Claro, que mais poderia ser? Seria como estar nos Estados Unidos, ser negro e não ver as coisas através do ponto de vista dessa minoria. Lembro-me de estar na minha primeira sala de aula e ficar furiosa ao ver que não havia mulheres entre as caras dos Presidentes ou nas notas de dólar.

Em Night Moves, trabalha com Jesse Eisenberg e Dakota Fanning, que são duas das maiores promessas do cinema americano. Como foi possível reuni-los num filme de baixo orçamento?

Tive a sorte de gostarem do guião. Muitos actores procuram experiências e nós não podemos oferecer luxos, a equipa trabalha toda em conjunto. Não há uma rede de segurança: se fizermos asneiras, estamos lixados, o que por vezes espelha as situações de que trata o filme. Alguns actores odeiam e outros choram quando acabam a rodagem, porque é uma experiência que lhes muda a vida. Não temos ecrãs verdes e efeitos, há muita fisicalidade… Os meus filmes giram em torno da prestação dos actores e isso é atractivo para eles.

Night Moves aborda a história de um grupo de ambientalistas que decide fazer explodir uma barragem. Estava interessada na temática ambientalista ou apenas na interacção das personagens?

Não queria fazer um filme-mensagem, estava interessada nas personagens, que por sua vez são guiadas por motivos políticos. A personagem do Jesse é um fundamentalista, uma figura 100 por cento certa da sua ideologia e intuição. Podia ser de extrema-direita ou esquerda, isso não interessava. 

Ficou surpreendida com as reacções ao filme?

Quais? Não sei se foram positivas ou não…

O filme foi seleccionado para os festivais de Veneza e Toronto, é um belo cartão de visita.

Ah, estava a falar disso… Tive boas reacções, mas também surgem sempre raparigas de 20 anos desapontadas por não ter mostrado os ambientalistas como pessoas puramente boas. Espero que não haja só um tipo de reacções.

Se fizermos uma pequena pesquisa na internet, é fácil encontrar artigos em que a consideram uma das vozes mais fortes do cinema independente actual e uma realizadora em ascensão… E se um dia chegar um convite de um grande estúdio?

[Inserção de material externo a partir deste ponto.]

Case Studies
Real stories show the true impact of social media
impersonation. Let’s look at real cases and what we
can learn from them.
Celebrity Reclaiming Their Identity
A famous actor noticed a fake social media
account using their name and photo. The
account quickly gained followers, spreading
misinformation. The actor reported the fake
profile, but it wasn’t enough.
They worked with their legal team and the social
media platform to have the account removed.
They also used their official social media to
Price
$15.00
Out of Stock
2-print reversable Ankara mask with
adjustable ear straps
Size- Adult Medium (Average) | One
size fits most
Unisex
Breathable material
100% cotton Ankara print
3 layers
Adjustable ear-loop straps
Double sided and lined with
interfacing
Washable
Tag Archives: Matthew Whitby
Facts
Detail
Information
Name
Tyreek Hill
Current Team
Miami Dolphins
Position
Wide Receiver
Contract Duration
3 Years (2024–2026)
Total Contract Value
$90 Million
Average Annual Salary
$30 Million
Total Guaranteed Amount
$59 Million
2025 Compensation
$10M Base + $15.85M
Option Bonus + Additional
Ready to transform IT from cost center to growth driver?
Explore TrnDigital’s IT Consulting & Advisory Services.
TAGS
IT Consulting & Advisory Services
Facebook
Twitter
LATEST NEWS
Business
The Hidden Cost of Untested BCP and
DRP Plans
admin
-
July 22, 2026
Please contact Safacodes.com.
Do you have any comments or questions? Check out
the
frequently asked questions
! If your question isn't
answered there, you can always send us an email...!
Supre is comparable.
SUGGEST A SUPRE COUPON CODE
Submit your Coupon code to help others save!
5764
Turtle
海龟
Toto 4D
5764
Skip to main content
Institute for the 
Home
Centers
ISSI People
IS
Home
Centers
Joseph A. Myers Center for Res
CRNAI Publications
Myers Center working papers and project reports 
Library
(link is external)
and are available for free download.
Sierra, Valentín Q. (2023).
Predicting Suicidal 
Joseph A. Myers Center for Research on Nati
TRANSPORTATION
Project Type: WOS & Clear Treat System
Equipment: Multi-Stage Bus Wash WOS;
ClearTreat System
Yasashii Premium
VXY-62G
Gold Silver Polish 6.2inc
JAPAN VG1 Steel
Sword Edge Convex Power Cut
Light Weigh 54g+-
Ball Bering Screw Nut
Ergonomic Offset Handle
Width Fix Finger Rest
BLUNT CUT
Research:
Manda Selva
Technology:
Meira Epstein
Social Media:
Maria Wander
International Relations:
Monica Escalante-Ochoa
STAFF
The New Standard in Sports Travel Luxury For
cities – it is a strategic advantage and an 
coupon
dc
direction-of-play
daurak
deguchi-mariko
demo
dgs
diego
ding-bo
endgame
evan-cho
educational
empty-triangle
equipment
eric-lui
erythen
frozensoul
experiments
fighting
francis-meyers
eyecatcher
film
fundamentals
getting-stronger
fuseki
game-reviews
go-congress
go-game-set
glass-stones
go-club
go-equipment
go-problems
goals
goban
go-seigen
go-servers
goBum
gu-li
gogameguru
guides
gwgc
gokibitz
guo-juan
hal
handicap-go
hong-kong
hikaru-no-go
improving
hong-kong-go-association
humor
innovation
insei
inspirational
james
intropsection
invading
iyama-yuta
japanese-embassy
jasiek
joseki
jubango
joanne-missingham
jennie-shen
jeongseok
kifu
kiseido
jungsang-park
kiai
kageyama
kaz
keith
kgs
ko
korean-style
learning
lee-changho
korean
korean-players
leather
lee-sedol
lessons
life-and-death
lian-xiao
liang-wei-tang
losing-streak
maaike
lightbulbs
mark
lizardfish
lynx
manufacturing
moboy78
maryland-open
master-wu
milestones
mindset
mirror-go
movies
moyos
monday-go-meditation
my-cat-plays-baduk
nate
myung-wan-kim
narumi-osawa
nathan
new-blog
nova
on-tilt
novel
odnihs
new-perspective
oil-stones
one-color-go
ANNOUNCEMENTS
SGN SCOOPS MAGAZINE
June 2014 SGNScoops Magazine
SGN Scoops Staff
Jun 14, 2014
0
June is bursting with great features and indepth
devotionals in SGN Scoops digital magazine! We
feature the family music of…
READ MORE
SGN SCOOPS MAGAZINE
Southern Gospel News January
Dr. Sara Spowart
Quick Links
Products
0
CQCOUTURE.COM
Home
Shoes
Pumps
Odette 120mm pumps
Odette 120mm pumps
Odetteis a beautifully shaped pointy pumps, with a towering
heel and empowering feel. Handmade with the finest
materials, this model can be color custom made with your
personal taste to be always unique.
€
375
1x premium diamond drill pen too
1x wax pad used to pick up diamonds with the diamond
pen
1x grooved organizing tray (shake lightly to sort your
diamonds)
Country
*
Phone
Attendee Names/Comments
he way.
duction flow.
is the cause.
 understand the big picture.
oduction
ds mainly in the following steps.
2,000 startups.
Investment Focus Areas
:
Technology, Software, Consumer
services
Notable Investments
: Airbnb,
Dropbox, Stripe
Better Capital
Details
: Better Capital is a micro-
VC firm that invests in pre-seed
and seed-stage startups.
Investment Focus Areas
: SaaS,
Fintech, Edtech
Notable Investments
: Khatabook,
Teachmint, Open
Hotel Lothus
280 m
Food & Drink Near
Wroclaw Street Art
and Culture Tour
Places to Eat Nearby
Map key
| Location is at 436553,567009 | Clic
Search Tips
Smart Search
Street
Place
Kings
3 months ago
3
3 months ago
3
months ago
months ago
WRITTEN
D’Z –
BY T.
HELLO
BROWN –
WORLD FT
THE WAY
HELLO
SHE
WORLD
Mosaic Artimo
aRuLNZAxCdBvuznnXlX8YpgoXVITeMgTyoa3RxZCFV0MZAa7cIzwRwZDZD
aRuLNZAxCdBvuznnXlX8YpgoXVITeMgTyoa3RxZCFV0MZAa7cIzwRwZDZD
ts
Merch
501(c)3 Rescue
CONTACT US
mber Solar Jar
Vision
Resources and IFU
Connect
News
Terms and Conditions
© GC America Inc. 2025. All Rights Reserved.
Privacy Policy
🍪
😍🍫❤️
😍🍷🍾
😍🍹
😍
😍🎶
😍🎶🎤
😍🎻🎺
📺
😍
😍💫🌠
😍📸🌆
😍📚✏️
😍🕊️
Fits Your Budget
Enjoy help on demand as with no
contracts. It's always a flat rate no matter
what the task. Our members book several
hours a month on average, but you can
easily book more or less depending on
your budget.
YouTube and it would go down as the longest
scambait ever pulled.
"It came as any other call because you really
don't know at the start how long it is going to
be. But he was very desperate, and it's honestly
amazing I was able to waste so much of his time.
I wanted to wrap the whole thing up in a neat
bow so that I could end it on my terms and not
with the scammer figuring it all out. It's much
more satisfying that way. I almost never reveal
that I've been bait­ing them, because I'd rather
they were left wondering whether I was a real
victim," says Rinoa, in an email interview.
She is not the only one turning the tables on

Em ascensão? Tenho quase 50 anos! [risos] Isso sai fora do contexto do meu dia-a-dia. Fala de um estúdio de cinema como se fosse uma pessoa, que me vai procurar e bater à porta. Não penso que os directores dos grandes estúdios vejam os meus filmes e pensem 'temos de a ir buscar, vamos fazer muito dinheiro com ela'.